# Picky eaters



## Ferdinand (Aug 28, 2016)

So, I've had my Tegu for about two months now. Eats tons and is very active. The other day I was feeling particularly lazy and did not want to go to the store, so I decided to feed him some stuff from my fridge.

I gave him mango, he ate one strip and then acted very offended that I fed it to him. Would not touch anything else.
So I made him some eggs. Took about 3 bites of the mess and then acted like I slapped him in the face.
ate 1 blueberry
So, while he has no problem eating these things since he'll take a few bites, he obviously really doesn't enjoy them and shows it very plainly.

He normally eats:
Raw salmon
Pinkies/fuzzies
horn worms

So, how do you deal with picky eaters? Should I just let him be a spoiled brat and feed him the food that he likes and wants? Or can you starve them until they eat what you offer them?
He seems willing to take one bite of anything I put in his food bowl, he's associated his bowl with food very well so he at least tries it. But more often than not he just rubs his face on the ground in disgust after he eats something I feed him that is not raw fish or live things.


----------



## Jake lerch (Aug 29, 2016)

Mine is the same way. She like frozen mice, raw meat, and boiled eggs. Fruit is a big no even if i mash it in the meat. She wont touch the meat then. How old is it and how often do you feed it? Also, what are your temp settings and hunidity control?


----------



## Ferdinand (Aug 29, 2016)

Temp is about 100f to 78f, humidity is normally around 65-70. He is probably around 3-4 months old, 14 inches right now. Feed him every day right now, sometimes I skip a day if he's looking fat or doesn't seem interested in food. about 6 times a week sounds right.
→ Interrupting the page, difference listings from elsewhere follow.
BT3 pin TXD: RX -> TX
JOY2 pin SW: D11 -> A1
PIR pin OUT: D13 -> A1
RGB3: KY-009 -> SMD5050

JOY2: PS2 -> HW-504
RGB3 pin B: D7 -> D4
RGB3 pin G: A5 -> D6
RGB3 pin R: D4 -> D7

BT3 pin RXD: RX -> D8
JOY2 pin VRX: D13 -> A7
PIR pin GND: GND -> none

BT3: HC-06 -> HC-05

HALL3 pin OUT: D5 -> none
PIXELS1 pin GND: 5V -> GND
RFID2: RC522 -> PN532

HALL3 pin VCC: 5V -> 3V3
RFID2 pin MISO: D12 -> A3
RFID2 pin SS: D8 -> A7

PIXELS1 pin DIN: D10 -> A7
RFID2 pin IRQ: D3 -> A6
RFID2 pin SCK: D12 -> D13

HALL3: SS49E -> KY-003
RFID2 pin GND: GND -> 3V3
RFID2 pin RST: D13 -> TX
Went out and got him some more horned worms today, since he was being pick last night. Tried again with eggs, mango, raw beef. Still excited enough to see his food bowl that he'll take a bite, but then rub his face all over rocks as if to tell me how disgusting it was and refuse to eat anymore.

I just wanted to see if anyone had any luck with feeding their tegu food that they didn't seem to enjoy, since everyone says I should vary his diet but right now he just won't eat anything but worms, pinkies and salmon.


----------



## Jake lerch (Aug 29, 2016)

Well mine is very picky and very healthy. Probably not much to worry about. The one fruit mine will eat is banana. There is monitor lizard food out there in cans. Or try wet dog food with veggies. Try soft boiling an egg and mashing it in whatever raw meat it will eat, with the shell.


----------